Task to complete: Please return the lines from the one with "Planning, untuk menganalisis" through the end of the listing below, word for word, with every picture left out.

[[ Given information, beginning ]]

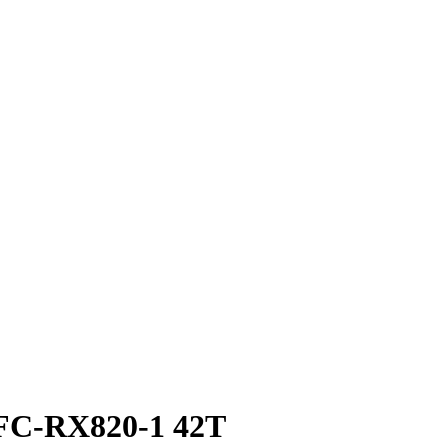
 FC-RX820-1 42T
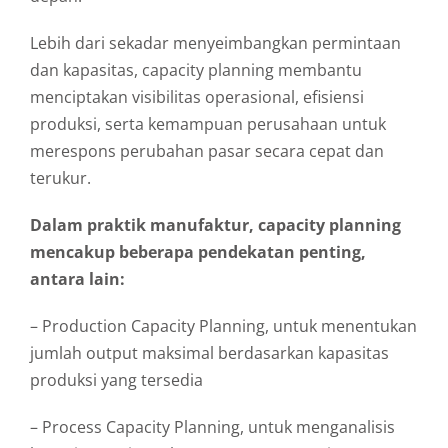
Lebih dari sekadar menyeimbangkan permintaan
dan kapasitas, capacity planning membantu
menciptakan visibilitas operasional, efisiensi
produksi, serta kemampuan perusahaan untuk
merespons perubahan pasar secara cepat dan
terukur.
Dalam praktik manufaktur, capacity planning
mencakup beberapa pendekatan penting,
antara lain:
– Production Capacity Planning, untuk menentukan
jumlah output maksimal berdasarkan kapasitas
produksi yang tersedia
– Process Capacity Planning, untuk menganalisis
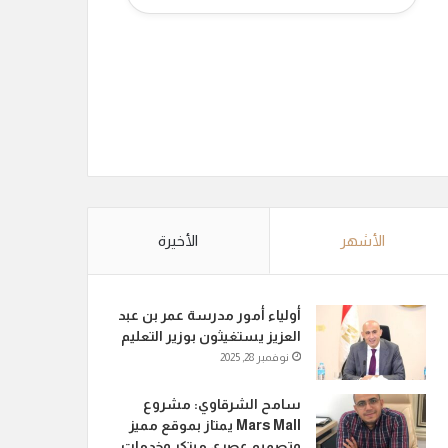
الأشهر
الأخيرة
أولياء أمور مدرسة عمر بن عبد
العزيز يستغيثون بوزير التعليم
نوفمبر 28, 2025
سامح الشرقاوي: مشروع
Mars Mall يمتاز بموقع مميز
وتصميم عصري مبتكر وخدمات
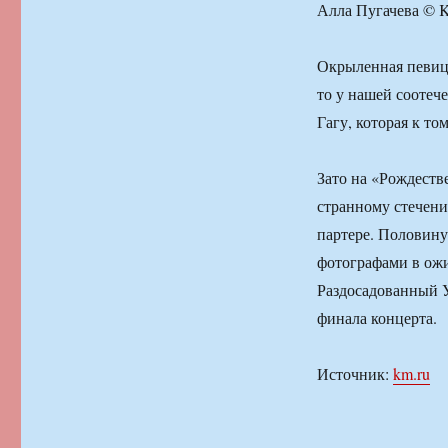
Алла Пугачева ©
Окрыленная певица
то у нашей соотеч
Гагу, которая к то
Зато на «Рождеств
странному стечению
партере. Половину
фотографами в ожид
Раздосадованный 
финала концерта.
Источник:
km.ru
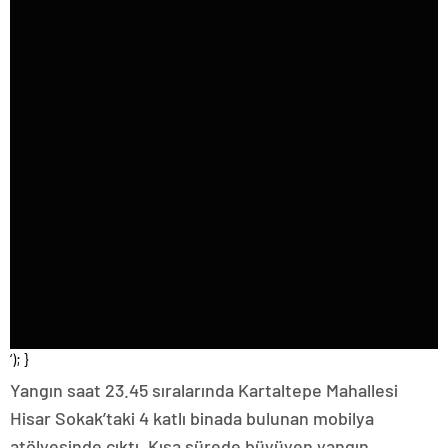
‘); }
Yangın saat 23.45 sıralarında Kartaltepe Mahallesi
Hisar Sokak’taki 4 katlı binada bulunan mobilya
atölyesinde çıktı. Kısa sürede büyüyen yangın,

[[ Given information, end ]]

Exercise result:
– Process Capacity Planning, untuk menganalisis
الأشهر
الأخيرة
أولياء أمور مدرسة عمر بن عبد
العزيز يستغيثون بوزير التعليم
نوفمبر 28, 2025
سامح الشرقاوي: مشروع
Mars Mall يمتاز بموقع مميز
وتصميم عصري مبتكر وخدمات
Алла Пугачева ©
Окрыленная певица
то у нашей соотеч
Гагу, которая к то
Зато на «Рождеств
странному стечению
партере. Половину
фотографами в ожид
Раздосадованный 
финала концерта.
Источник:
km.ru
‘); }
Yangın saat 23.45 sıralarında Kartaltepe Mahallesi
Hisar Sokak’taki 4 katlı binada bulunan mobilya
atölyesinde çıktı. Kısa sürede büyüyen yangın,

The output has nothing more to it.